* Work order: Copy, word for word, each line of the data below from the first through the line containing "melanoma stained with", and stop there.

━━━ Supplied material ━━━

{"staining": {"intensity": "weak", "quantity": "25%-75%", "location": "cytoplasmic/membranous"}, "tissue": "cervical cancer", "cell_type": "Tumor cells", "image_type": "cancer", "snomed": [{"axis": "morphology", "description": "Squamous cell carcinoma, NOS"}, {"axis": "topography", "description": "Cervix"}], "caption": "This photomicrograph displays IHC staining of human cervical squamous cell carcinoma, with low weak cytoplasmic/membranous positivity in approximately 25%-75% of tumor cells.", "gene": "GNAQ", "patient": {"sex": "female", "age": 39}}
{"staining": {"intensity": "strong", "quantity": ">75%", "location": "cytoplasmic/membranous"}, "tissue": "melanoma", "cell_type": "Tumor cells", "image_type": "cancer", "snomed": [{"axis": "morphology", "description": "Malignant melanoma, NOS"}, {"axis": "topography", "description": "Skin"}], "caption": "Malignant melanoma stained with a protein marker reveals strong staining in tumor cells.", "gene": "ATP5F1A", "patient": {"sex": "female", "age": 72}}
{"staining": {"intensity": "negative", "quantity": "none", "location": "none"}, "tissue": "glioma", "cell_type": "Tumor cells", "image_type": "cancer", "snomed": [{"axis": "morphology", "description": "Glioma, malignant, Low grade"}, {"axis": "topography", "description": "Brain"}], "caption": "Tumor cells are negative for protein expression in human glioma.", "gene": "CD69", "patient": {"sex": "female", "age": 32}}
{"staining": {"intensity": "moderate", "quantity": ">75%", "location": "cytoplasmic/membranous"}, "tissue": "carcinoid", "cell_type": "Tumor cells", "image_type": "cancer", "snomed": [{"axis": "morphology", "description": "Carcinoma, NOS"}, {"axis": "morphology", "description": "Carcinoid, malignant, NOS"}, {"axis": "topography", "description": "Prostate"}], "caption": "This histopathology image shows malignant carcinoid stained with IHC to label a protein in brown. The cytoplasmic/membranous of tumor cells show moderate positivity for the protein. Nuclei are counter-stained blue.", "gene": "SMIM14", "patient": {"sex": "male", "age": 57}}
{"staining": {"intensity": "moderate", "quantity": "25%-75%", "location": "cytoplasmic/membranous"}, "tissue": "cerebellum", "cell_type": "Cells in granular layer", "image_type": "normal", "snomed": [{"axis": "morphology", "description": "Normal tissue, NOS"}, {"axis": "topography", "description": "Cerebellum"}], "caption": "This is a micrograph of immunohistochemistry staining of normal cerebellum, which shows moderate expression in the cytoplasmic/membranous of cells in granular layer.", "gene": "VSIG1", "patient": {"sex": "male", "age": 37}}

━━━

* Response for this exercise:
{"staining": {"intensity": "weak", "quantity": "25%-75%", "location": "cytoplasmic/membranous"}, "tissue": "cervical cancer", "cell_type": "Tumor cells", "image_type": "cancer", "snomed": [{"axis": "morphology", "description": "Squamous cell carcinoma, NOS"}, {"axis": "topography", "description": "Cervix"}], "caption": "This photomicrograph displays IHC staining of human cervical squamous cell carcinoma, with low weak cytoplasmic/membranous positivity in approximately 25%-75% of tumor cells.", "gene": "GNAQ", "patient": {"sex": "female", "age": 39}}
{"staining": {"intensity": "strong", "quantity": ">75%", "location": "cytoplasmic/membranous"}, "tissue": "melanoma", "cell_type": "Tumor cells", "image_type": "cancer", "snomed": [{"axis": "morphology", "description": "Malignant melanoma, NOS"}, {"axis": "topography", "description": "Skin"}], "caption": "Malignant melanoma stained with a protein marker reveals strong staining in tumor cells.", "gene": "ATP5F1A", "patient": {"sex": "female", "age": 72}}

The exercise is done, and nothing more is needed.